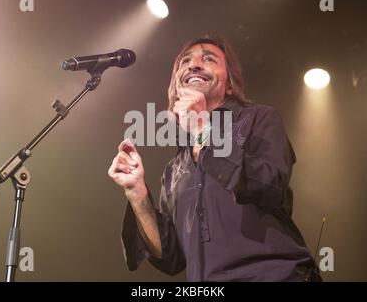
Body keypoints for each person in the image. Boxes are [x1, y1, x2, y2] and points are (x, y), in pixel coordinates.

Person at [108, 35, 321, 281]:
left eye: (208, 59)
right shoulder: (175, 168)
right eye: (185, 61)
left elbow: (270, 186)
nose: (194, 65)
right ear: (176, 85)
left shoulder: (258, 119)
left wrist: (202, 130)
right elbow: (171, 258)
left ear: (229, 84)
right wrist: (138, 194)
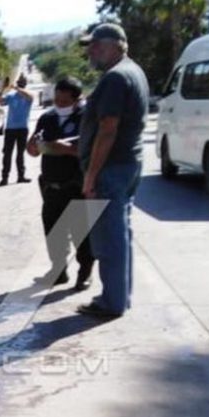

§ TASK STATEMENT:
Everything in the data must be printed verbatim except the pictures.

§ PROBLEM SOLUTION:
Body keypoints for each person in the image. Boxes are [x1, y1, x2, y2] and points are (x, y), in pixel coordinates.

Person at [108, 35, 321, 281]:
left eye: (208, 59)
right shoulder: (175, 168)
right eye: (185, 61)
left elbow: (270, 186)
nose: (194, 65)
right ear: (176, 85)
left shoulder: (258, 119)
left wrist: (202, 130)
right elbow: (171, 258)
left ear: (229, 84)
right wrist: (138, 194)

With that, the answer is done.